*** DATA SECTION ***
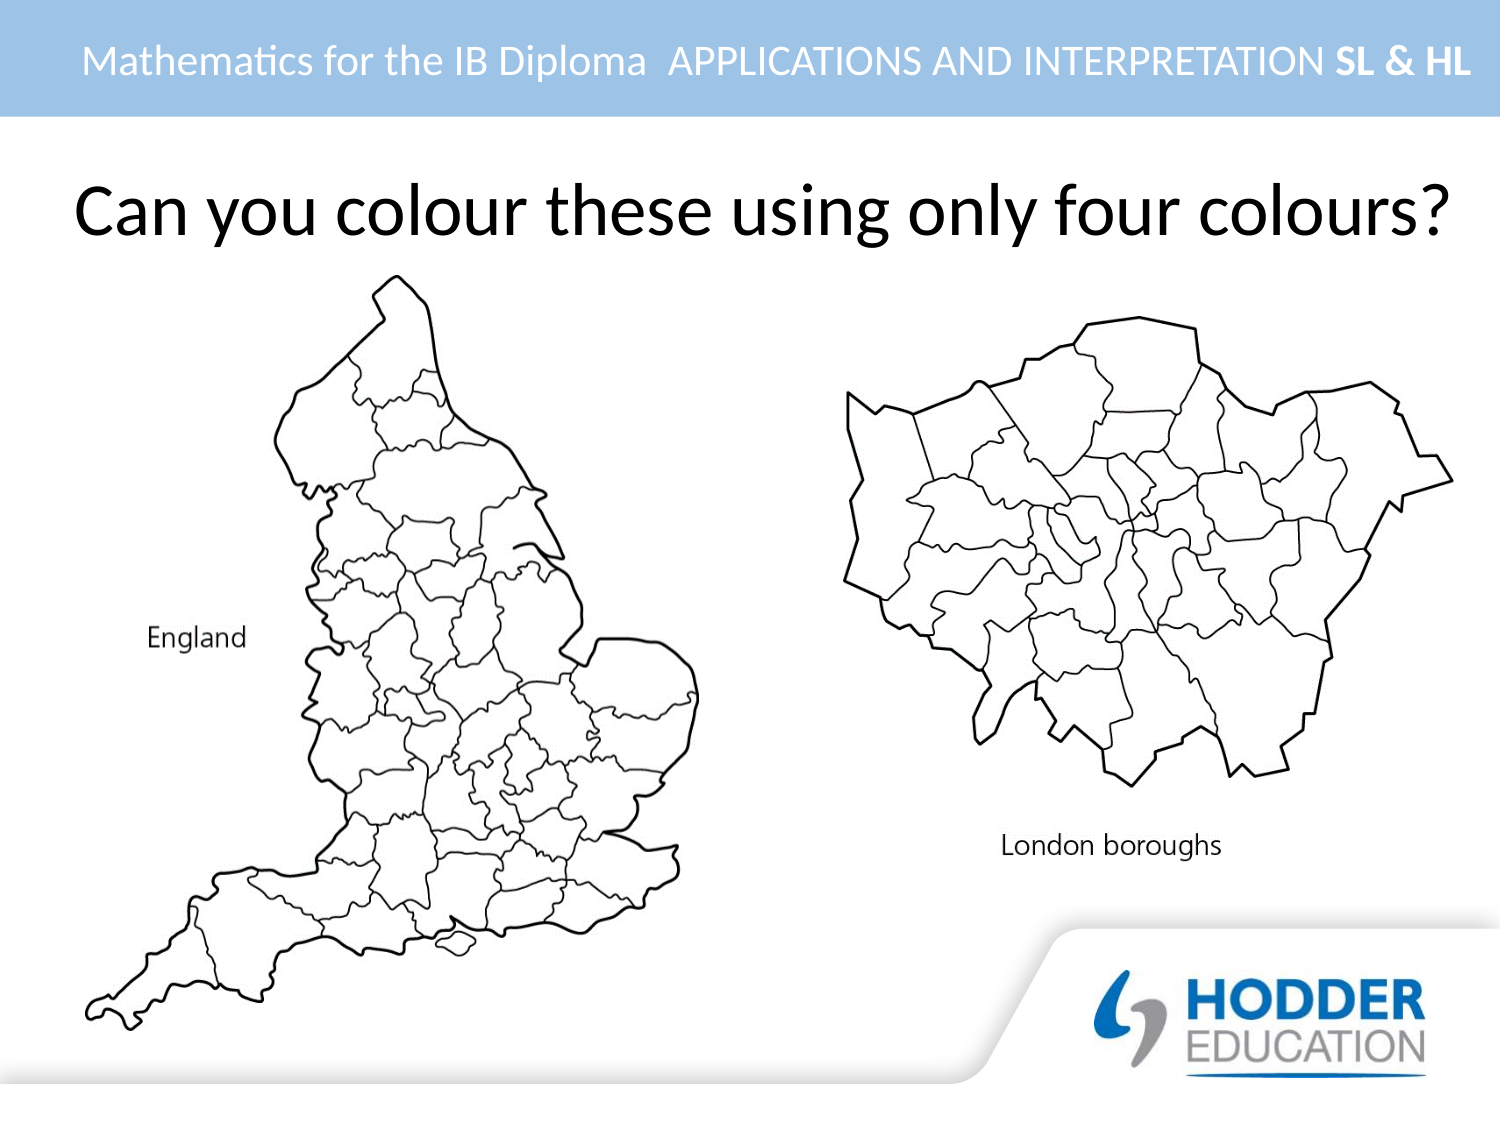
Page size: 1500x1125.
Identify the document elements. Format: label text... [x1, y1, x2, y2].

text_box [0, 893, 1500, 1125]
picture [85, 275, 699, 1031]
text_box Mathematics for the IB Diploma APPLICATIONS AND INTERPRETATION SL & HL [0, 0, 1500, 118]
text_box Can you colour these using only four colours? [74, 160, 1489, 251]
picture [843, 316, 1454, 863]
*** End of DATA SECTION ***
Nothing but the pictures is to be left out; the rest of the listing should be copied exactly.

Page size: 1500x1125.
Identify the document elements. Format: label text... [x1, y1, x2, y2].

text_box [0, 893, 1500, 1125]
picture [85, 275, 699, 1031]
text_box Mathematics for the IB Diploma APPLICATIONS AND INTERPRETATION SL & HL [0, 0, 1500, 118]
text_box Can you colour these using only four colours? [74, 160, 1489, 251]
picture [843, 316, 1454, 863]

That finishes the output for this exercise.